#### [GIVEN RECORDS]
◆ ◆ ◆ ◆ ◆

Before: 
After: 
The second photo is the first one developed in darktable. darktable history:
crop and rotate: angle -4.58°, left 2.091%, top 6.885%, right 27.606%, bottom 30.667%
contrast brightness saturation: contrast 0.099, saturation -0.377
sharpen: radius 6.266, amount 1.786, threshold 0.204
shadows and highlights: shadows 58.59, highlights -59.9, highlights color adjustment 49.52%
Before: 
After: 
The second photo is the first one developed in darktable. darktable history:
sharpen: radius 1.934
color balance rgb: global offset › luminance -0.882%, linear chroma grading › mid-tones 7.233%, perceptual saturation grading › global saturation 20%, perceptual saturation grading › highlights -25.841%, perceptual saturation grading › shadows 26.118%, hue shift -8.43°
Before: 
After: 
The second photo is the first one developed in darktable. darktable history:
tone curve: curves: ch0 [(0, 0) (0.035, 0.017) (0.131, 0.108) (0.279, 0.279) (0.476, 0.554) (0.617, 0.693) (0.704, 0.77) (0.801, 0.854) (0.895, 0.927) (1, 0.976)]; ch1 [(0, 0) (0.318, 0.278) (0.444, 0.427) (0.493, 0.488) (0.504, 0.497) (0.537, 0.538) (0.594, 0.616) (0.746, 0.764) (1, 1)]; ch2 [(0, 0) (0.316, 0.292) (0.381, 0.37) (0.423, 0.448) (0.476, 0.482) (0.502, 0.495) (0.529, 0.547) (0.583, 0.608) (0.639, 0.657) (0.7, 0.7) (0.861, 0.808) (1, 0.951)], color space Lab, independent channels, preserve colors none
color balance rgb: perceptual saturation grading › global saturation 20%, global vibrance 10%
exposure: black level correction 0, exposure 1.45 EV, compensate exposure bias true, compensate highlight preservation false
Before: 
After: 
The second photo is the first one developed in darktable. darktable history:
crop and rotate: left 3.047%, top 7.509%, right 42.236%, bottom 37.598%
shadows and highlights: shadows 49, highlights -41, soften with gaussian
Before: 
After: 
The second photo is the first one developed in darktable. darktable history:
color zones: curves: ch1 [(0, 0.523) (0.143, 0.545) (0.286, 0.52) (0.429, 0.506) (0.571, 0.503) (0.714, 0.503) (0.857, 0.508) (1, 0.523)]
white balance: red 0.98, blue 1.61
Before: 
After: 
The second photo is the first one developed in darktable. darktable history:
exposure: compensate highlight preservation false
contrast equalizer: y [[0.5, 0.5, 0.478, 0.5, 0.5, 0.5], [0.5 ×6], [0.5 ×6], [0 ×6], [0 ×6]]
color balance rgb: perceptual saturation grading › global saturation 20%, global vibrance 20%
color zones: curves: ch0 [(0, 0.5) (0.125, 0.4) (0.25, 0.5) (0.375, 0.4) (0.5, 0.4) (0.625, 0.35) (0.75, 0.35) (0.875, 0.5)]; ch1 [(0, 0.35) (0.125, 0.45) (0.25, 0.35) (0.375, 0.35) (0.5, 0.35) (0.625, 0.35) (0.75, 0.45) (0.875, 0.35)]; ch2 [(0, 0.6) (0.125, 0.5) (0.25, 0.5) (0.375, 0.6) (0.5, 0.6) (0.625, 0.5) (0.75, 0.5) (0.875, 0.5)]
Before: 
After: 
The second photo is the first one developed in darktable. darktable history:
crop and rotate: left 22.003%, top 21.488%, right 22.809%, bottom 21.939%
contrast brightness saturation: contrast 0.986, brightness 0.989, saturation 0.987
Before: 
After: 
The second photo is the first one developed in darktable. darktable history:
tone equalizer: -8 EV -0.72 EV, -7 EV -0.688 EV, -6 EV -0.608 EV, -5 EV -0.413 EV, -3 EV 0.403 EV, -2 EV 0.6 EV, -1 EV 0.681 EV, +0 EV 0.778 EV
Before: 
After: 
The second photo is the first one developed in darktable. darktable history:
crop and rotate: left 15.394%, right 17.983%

◆ ◆ ◆ ◆ ◆

#### [CHALLENGE]
Return every line word for word, starting with the first line of the rows and going on through the line containing "shadows and highlights: shadows 58.59, highlights". Include both of those lines.

#### [RESPONSE]
Before: 
After: 
The second photo is the first one developed in darktable. darktable history:
crop and rotate: angle -4.58°, left 2.091%, top 6.885%, right 27.606%, bottom 30.667%
contrast brightness saturation: contrast 0.099, saturation -0.377
sharpen: radius 6.266, amount 1.786, threshold 0.204
shadows and highlights: shadows 58.59, highlights -59.9, highlights color adjustment 49.52%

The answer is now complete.